Supplied passage:
============================================================
COMPENSATION OF DIRECTORS. At present, non-employee directors do not
receive any cash compensation or award of options, warrants, or stock
appreciation rights (SARs) for their service on the Board. The Board
may in the future establish a policy for compensation of non-employee
directors, which may include cash payments, option or stock grants
and/or reimbursement of expenses.

EMPLOYMENT CONTRACTS AND TERMINATION OF EMPLOYMENT AND CHANGE-IN-
CONTROL ARRANGEMENTS. At present, and except for Gary Borglund, there
are no employment contracts between the Company and any named
executive officers. There are no compensatory plans or arrangements
with respect to a named executive officer that would result in
payments or installments in excess of $100,000 upon the resignation,
retirement or other termination of such executive officer's
employment with the Company or from a change-in-control.

INTERESTS OF CERTAIN PERSONS IN THE PROPOSAL

No director, executive officer, associate of any director or
executive officer or any other person has any substantial interest,
direct or indirect, by security holdings or otherwise, in the
proposal to amend and restate the Articles of Incorporation and take
all other proposed actions which is not shared by all other
shareholders of the Company. See "Security Ownership of Certain
Beneficial Owners and Management."

APPROVAL OF AMENDMENT AND RESTATEMENT OF ARTICLES OF INCORPORATION

The Board approved an amendment and restatement (the "AMENDMENT") to
the  Company's Articles of Incorporation (the "ARTICLES OF
INCORPORATION"), that will change the Company's name to "City Capital
Corporation" and restate the Company's Articles of Incorporation to
include certain administrative provisions consistent with the
Company's election to be a business development company under the
Investment Company Act of 1940, effective at the close of business on
the first day that articles of amendment can be filed with the Office
of the Secretary of State of the State of Nevada. The complete text
of the form of the Amendment is set forth below. The Board submitted
the Amendment to the shareholders for approval by written consent.

Approval of the Amendment required the affirmative vote of the
majority of the outstanding shares of the common stock and preferred
stock on the record date. As of December 3, 2004, holders of a
majority of the Company's common stock and preferred stock had
approved the Amendment.
============================================================
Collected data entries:
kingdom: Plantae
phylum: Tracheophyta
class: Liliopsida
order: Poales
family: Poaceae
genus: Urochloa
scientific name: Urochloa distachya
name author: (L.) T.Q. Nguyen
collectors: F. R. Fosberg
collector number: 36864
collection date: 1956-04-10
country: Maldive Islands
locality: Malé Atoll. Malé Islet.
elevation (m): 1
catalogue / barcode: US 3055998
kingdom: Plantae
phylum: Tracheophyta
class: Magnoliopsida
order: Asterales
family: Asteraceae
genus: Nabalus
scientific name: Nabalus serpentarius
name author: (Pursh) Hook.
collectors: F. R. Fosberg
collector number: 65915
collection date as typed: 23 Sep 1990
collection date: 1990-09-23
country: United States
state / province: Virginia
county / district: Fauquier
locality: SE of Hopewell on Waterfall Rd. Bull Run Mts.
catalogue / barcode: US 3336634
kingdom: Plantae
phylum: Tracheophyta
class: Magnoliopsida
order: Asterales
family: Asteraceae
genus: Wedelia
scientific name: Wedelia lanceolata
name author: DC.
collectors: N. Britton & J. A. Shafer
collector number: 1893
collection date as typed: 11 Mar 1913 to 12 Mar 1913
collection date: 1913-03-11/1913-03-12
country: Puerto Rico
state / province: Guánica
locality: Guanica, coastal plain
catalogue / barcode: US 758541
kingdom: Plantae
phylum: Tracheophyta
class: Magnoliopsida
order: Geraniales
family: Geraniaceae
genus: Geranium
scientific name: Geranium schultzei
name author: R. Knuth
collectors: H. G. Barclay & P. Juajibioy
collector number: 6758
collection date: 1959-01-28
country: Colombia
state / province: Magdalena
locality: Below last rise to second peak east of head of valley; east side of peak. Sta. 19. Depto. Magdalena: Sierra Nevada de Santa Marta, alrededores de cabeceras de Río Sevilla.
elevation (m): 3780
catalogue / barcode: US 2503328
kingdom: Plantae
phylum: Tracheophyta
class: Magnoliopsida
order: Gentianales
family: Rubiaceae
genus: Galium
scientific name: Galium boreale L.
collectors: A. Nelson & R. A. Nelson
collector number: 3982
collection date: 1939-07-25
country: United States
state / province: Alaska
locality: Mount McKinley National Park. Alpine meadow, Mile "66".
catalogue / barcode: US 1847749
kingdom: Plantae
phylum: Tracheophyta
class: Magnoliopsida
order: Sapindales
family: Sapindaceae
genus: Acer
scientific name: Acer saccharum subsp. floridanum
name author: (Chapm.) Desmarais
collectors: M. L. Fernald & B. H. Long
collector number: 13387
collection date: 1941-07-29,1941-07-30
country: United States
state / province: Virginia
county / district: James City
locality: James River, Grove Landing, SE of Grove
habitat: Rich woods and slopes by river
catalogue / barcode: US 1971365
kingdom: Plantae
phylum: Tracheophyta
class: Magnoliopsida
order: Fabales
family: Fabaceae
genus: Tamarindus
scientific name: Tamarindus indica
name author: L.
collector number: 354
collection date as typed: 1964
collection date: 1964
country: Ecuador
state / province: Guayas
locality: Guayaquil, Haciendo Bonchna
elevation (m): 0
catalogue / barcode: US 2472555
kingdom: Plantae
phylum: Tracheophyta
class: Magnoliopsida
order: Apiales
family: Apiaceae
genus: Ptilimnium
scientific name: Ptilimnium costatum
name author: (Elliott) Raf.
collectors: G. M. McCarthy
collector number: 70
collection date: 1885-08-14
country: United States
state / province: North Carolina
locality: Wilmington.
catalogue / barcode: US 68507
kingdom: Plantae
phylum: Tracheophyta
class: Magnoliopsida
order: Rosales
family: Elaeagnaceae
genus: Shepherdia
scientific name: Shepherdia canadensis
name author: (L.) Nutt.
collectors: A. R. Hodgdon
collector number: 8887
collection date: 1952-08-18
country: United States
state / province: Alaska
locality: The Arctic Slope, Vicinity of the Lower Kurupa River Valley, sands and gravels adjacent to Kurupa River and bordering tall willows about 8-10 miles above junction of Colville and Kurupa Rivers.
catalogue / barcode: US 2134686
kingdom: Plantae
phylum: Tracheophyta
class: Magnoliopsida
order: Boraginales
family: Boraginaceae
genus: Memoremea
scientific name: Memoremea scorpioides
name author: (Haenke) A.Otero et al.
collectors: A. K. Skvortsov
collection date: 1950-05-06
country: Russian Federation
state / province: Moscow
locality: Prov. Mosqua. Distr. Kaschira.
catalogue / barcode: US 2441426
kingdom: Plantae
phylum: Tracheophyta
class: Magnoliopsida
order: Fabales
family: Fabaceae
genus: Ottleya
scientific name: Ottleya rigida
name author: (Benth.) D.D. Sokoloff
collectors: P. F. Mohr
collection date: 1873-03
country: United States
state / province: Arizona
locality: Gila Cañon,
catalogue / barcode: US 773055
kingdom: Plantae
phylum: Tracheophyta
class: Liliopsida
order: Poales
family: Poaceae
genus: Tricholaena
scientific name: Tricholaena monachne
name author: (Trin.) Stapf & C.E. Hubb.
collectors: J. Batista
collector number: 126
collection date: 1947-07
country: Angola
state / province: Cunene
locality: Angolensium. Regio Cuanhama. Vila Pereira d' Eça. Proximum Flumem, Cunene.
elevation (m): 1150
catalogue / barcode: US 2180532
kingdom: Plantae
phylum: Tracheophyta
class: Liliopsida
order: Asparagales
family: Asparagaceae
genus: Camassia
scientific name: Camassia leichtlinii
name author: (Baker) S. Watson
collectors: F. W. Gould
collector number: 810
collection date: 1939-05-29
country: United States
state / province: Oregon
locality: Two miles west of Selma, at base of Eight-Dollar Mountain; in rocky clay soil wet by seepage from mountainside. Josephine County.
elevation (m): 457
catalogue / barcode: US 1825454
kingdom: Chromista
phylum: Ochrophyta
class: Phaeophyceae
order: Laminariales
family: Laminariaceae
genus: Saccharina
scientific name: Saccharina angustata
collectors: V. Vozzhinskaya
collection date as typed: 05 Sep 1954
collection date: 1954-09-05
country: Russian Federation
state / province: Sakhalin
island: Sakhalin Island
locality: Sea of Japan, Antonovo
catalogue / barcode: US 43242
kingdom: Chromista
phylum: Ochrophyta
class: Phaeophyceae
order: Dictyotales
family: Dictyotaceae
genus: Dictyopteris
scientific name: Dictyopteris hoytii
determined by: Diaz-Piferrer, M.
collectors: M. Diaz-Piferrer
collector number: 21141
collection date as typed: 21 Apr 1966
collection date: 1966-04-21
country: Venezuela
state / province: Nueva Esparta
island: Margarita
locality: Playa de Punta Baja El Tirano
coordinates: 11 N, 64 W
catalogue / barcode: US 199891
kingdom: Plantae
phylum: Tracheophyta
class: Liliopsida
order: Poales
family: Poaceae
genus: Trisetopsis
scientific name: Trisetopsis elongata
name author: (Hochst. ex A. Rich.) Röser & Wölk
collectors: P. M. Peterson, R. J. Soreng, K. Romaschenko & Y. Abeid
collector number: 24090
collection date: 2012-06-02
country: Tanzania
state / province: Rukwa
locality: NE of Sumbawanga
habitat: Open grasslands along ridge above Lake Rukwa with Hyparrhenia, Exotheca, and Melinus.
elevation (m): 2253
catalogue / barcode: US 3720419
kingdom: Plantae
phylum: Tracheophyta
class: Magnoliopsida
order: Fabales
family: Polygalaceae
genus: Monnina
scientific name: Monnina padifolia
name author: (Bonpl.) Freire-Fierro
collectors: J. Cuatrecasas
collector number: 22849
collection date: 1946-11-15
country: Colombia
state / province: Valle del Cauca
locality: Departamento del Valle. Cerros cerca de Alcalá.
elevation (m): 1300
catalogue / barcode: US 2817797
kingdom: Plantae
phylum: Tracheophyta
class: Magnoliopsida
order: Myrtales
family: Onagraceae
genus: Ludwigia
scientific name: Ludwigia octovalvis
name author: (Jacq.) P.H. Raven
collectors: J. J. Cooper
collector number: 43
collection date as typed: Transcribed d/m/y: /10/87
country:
============================================================
What to do:
1 > According to the filing excerpt, what new name will the Company take under the Amendment?
2 > Reproduce the filing excerpt word for word, starting at "APPROVAL OF AMENDMENT" and ending at "by written consent.".

Solution set:
1 > City Capital Corporation

2 >
APPROVAL OF AMENDMENT AND RESTATEMENT OF ARTICLES OF INCORPORATION

The Board approved an amendment and restatement (the "AMENDMENT") to
the  Company's Articles of Incorporation (the "ARTICLES OF
INCORPORATION"), that will change the Company's name to "City Capital
Corporation" and restate the Company's Articles of Incorporation to
include certain administrative provisions consistent with the
Company's election to be a business development company under the
Investment Company Act of 1940, effective at the close of business on
the first day that articles of amendment can be filed with the Office
of the Secretary of State of the State of Nevada. The complete text
of the form of the Amendment is set forth below. The Board submitted
the Amendment to the shareholders for approval by written consent.